Work instruction 1:
Copy the stretch of the Benghazi article from "President Obama on" through "State Department workers." word for word.
Work instruction 2:
Name every U.S. legislative body and federal department that the Benghazi article mentions.

Document passage:

-*-

Obama Says GOP Playing 'Political Games' on Benghazi Attacks
Republicans say Obama didn't send military backup when it was requested.
President Obama on Monday accused Republicans in Congress of playing “political games” with their efforts to discredit his administration’s handling of the response to last September’s assault on the U.S. diplomatic station in Benghazi, Libya.
There is growing support in the GOP-dominated House of Representatives for establishing a select committee with subpoena power to investigate accusations that the administration was derelict in its reaction to the Sept. 11 attacks on the diplomatic outpost, which resulted in the deaths of Ambassador Chris Stephens and three other State Department workers.
Republicans accuse the Obama administration of not sending in military backup when it was requested by U.S. diplomats in Libya. The Defense Department has responded that Benghazi was too far away for any U.S. special forces teams to have arrived in time to have changed the outcome.
At a joint White House press conference with visiting British Prime Minister David Cameron, Obama acknowledged that “clearly, [the U.S. State Department personnel in Benghazi] were not in a position where they were adequately protected.”

-*-

Source information:
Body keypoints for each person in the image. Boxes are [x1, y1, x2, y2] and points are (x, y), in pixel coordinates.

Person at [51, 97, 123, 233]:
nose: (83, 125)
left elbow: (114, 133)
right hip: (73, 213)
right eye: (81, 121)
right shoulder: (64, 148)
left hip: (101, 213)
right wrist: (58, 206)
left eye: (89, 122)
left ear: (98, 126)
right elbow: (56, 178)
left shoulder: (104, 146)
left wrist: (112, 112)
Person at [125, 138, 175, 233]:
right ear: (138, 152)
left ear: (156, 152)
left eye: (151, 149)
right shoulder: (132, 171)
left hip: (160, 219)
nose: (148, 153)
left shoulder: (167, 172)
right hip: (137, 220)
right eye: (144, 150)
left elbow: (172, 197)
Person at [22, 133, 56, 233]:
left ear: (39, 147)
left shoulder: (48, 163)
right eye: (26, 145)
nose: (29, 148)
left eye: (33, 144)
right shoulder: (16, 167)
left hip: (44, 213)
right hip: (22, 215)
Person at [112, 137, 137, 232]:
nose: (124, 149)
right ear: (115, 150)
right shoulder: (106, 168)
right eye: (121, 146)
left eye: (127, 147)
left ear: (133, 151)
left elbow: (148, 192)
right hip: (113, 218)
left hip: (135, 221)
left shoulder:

-*-

Expected answer 1:
President Obama on Monday accused Republicans in Congress of playing “political games” with their efforts to discredit his administration’s handling of the response to last September’s assault on the U.S. diplomatic station in Benghazi, Libya.
There is growing support in the GOP-dominated House of Representatives for establishing a select committee with subpoena power to investigate accusations that the administration was derelict in its reaction to the Sept. 11 attacks on the diplomatic outpost, which resulted in the deaths of Ambassador Chris Stephens and three other State Department workers.

Expected answer 2:
Congress, House of Representatives, State Department, Defense Department